Problem description:
Using the entries below, copy out all lines where "size" is found.

Data for this exercise section start

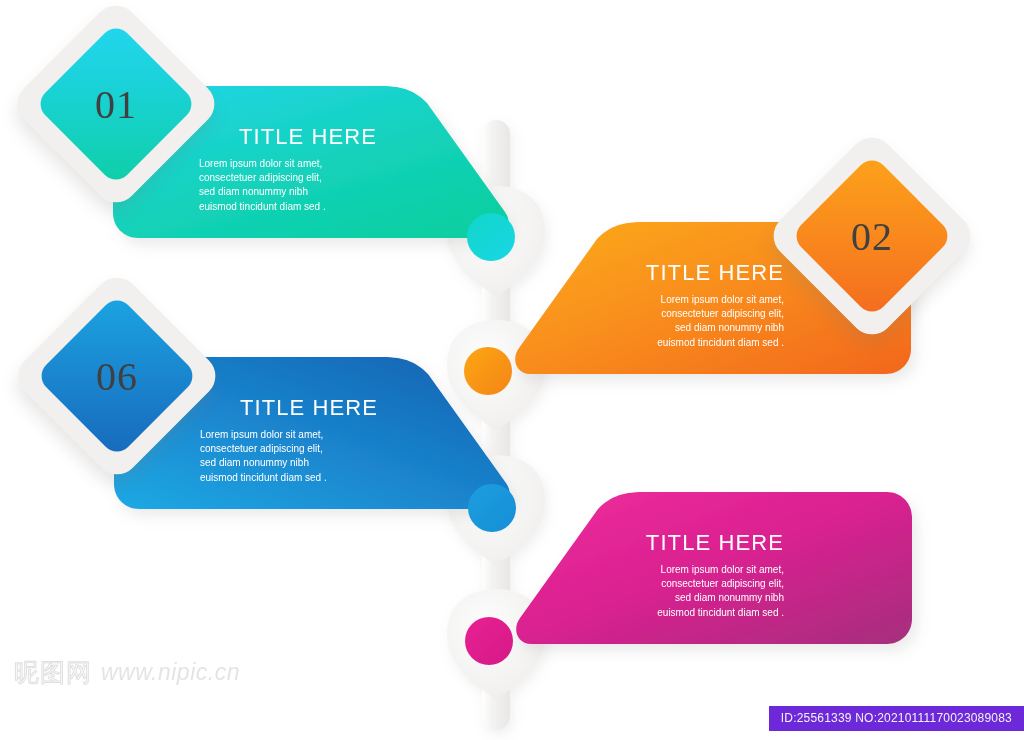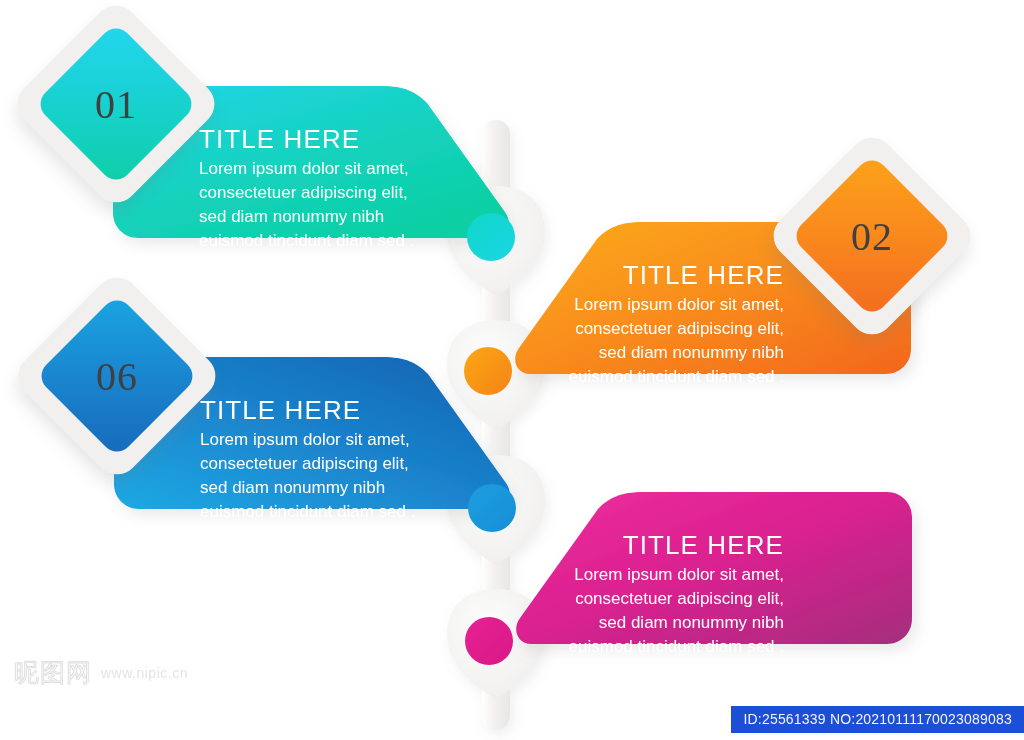--- a/index.html
+++ b/index.html
@@ -17,8 +17,8 @@
   
   .txt{position:absolute;color:#ffffff;}
   .ttl{
-    font-size:26px;letter-spacing:1.1px;font-weight:400;
-    line-height:1.1;white-space:nowrap;
+    font-size:22px;letter-spacing:1.1px;font-weight:400;
+    line-height:1.1;white-space:nowrap;margin-left:40px;
   }
   .body{
     font-size:17px;line-height:1.42;font-weight:400;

Data for this exercise section end

Written response:
-    font-size:26px;letter-spacing:1.1px;font-weight:400;
+    font-size:22px;letter-spacing:1.1px;font-weight:400;
     font-size:17px;line-height:1.42;font-weight:400;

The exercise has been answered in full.